Amy H. Sturgis is an author, editor, scholar, educator, speaker, and podcaster with specialties in the fields of Science Fiction/Fantasy and Native American Studies. She has written four books about American presidents and American history, published by Greenwood Press, and has published on C.S. Lewis and H.P. Lovecraft with Mythopoeic Press, as well as book chapters in scholarly books issued by Wiley-Blackwell, McFarland, and the University Press of Kentucky. She has edited Flygare Carlen's The Magic Goblet and Baron de la Motte Fouqué's The Magic Ring for Valancourt Books.
Laurence Talairach-Vielmas is a senior lecturer in English literature at the University of Toulouse-Le Mirail. She is the author of Moulding the Female Body in Victorian Fairy Tales and Sensation Novels (Ashgate, 2007) and Wilkie Collins, Medicine and the Gothic (U of Wales P, 2010). She edited Mary Elizabeth Braddon's Thou Art the Man for Valancourt Books.
Jack G. Voller is Associate Professor of English at Southern Illinois University. He has published Gothic Writers: A Critical and Biographical Guide (Greenwood, 2002) and The Supernatural Sublime (Northern Illinois UP, 1994) and runs the website The Literary Gothic (www.litgothic.com). He has edited The Veiled Picture for Valancourt Books.
Minna Vuohelainen is Senior Lecturer in English Literature at Edge Hill University. Her research focuses on nineteenth-century literature in its social and cultural contexts, particularly the fiction and print culture of the fin de siècle. She has edited Richard Marsh's The Beetle and The Goddess for Valancourt.
Barbara Britton Wenner teaches at the University of Cincinnati. She teaches courses in literature,with particular interest in Jane Austen, the eighteenth- and nineteenth-century British novel and early travel narratives by women. She is the author of Prospect and Refuge in the Landscape of Jane Austen (Ashgate, 2006) and numerous peer-reviewed articles on Austen and other topics. She has edited A Journey to the Highlands of Scotland for Valancourt Books.
Caspar Wintermans has published a biography of Lord Alfred Douglas and books on Oscar Wilde, among other topics. He is the editor of the Valancourt edition of The Mysterious Hand and a forthcoming book on Baron Fersen.
James Wurtz is Associate Professor of English at Indiana State University. He has published articles on Yeats, Woolf, and Joyce, among others, and teaches courses in 19th and 20th century British and Irish writing. He is the editor of J. Sheridan Le Fanu's first novel, The Cock and Anchor,for Valancourt.

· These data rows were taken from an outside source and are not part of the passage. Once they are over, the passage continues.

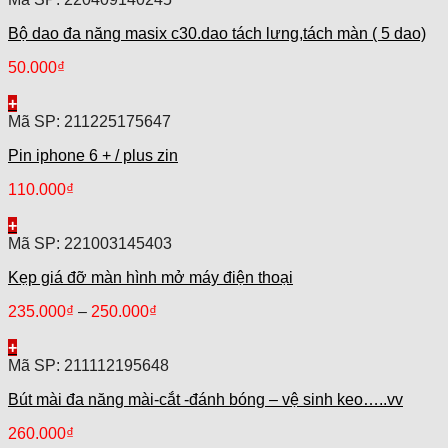
Bộ dao đa năng masix c30.dao tách lưng,tách màn ( 5 dao)
50.000
₫
+
Mã SP: 211225175647
Pin iphone 6 + / plus zin
110.000
₫
+
Mã SP: 221003145403
Kẹp giá đỡ màn hình mở máy điện thoại
235.000
₫
–
250.000
₫
+
Mã SP: 211112195648
Bút mài đa năng mài-cắt -đánh bóng – vệ sinh keo…..vv
260.000
₫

Catherine Wynne's teaching and research extends across the literary and visual culture of the nineteenth and twentieth centuries, with a particular focus on representations of colony and empire, the Gothic and travel writing. She is Senior Lecturer at the University of Hull, where she teaches courses in Victorian literature and the Gothic. She has written or edited volumes on Conan Doyle, Bram Stoker, and Victorian literary mesmerism with Greenwood Press, Rodopi, Pickering & Chatto, and Palgrave. She is the editor of the Valancourt edition of Conan Doyle's The Parasite and Stoker's The Watter's Mou'.
Molly Youngkin is Associate Professor at Loyola Marymount University and specializes in nineteenth-century British literature. She teaches courses in Romantic and Victorian literature, as well as gender studies and narrative theory. Her first book, Feminist Realism at the Fin de Siècle: The Influence of the Late-Victorian Woman's Press on the Development of the Novel (Ohio State UP, 2007), examines the influence of feminist ideals in the debate over realism in the work of men and women authors writing in the 1890s. She has edited Sarah Grand's Ideala for Valancourt.